[YOUR GOAL]: I would like the lines below, from the one with "長崎ちゃんぽんリンガーハット 佐賀南部バイパス店 [12032" through the one with "CC BY-SA erlaubt", copied exactly and without any pictures.

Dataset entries

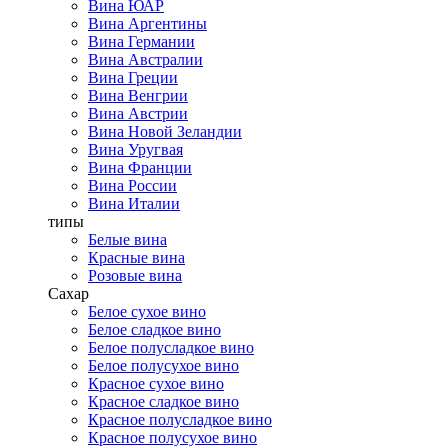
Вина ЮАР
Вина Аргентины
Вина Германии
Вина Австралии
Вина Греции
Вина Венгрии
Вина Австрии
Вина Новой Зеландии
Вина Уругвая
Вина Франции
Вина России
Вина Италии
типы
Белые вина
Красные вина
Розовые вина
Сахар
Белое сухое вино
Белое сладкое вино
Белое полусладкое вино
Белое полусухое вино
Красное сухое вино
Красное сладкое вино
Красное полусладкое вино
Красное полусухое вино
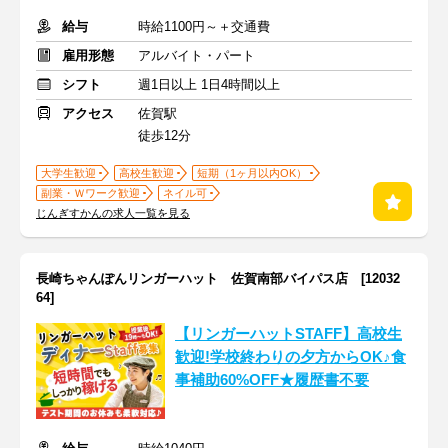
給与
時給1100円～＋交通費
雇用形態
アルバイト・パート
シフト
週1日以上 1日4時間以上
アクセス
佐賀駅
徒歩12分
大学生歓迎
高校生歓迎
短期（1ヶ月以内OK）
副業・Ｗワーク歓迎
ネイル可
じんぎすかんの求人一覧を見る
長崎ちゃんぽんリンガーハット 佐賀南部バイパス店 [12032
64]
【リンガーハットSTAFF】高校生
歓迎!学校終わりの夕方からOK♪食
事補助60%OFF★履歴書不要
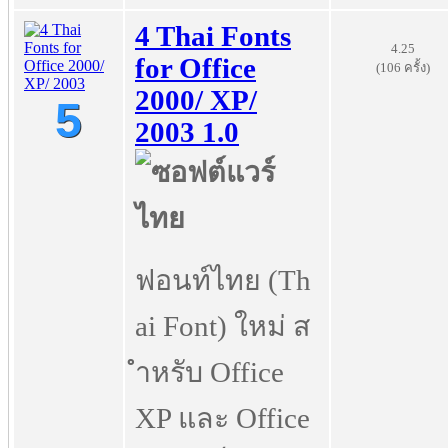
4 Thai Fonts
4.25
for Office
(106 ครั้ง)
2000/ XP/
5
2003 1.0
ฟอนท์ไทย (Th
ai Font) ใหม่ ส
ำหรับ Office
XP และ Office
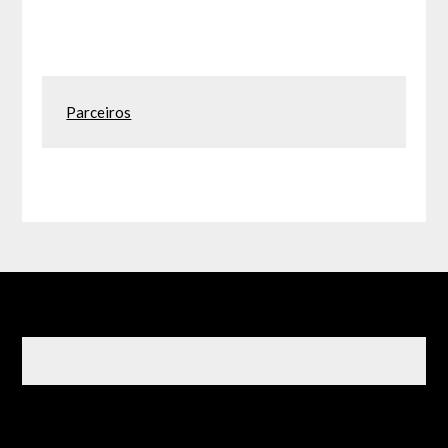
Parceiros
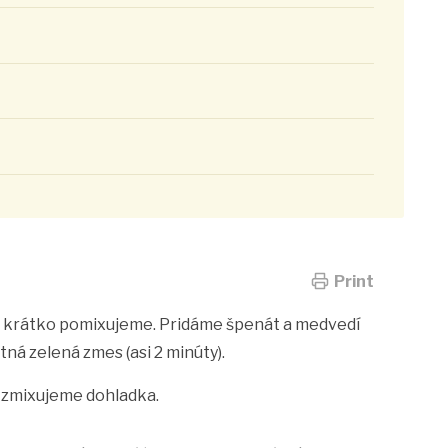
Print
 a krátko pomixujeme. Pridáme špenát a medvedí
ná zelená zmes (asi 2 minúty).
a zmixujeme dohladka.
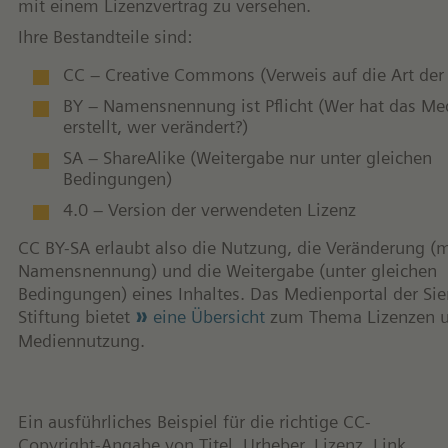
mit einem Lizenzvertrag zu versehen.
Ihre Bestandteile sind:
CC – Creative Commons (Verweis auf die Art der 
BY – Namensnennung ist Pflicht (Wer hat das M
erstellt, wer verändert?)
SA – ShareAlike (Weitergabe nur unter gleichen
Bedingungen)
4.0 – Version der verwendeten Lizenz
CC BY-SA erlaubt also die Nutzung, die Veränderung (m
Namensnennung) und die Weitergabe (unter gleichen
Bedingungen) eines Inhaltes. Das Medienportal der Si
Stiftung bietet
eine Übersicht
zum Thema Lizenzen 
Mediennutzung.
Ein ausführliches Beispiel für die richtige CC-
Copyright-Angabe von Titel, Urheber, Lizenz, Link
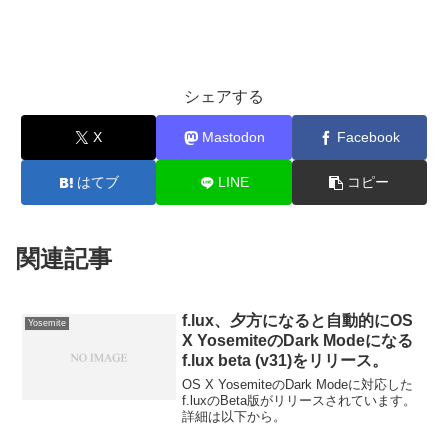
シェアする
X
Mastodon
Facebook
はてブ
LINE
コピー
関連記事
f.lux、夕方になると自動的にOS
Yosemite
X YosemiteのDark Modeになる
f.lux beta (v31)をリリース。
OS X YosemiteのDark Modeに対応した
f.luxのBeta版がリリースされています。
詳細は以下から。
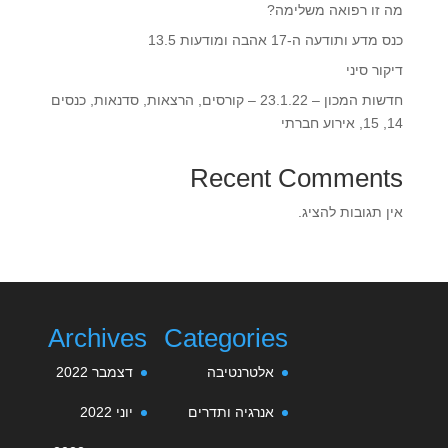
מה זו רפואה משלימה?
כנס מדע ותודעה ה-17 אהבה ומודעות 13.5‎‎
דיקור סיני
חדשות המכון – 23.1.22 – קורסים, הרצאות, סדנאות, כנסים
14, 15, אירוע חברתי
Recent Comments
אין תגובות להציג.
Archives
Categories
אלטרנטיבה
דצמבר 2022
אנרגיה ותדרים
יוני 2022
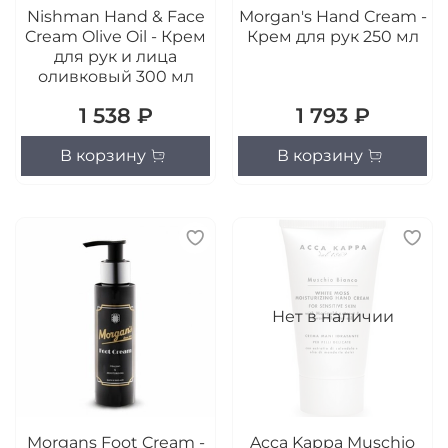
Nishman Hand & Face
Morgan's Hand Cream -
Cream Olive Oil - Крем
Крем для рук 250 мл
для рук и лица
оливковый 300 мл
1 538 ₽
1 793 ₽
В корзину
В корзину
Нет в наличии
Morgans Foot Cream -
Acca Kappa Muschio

[EXERCISE OUTPUT]:
長崎ちゃんぽんリンガーハット 佐賀南部バイパス店 [12032
64]
【リンガーハットSTAFF】高校生
歓迎!学校終わりの夕方からOK♪食
事補助60%OFF★履歴書不要
4 Thai Fonts
4.25
for Office
(106 ครั้ง)
2000/ XP/
5
2003 1.0
ฟอนท์ไทย (Th
ai Font) ใหม่ ส
ำหรับ Office
XP และ Office
Parceiros
Print
 a krátko pomixujeme. Pridáme špenát a medvedí
ná zelená zmes (asi 2 minúty).
a zmixujeme dohladka.
mit einem Lizenzvertrag zu versehen.
Ihre Bestandteile sind:
CC – Creative Commons (Verweis auf die Art der 
BY – Namensnennung ist Pflicht (Wer hat das M
erstellt, wer verändert?)
SA – ShareAlike (Weitergabe nur unter gleichen
Bedingungen)
4.0 – Version der verwendeten Lizenz
CC BY-SA erlaubt also die Nutzung, die Veränderung (m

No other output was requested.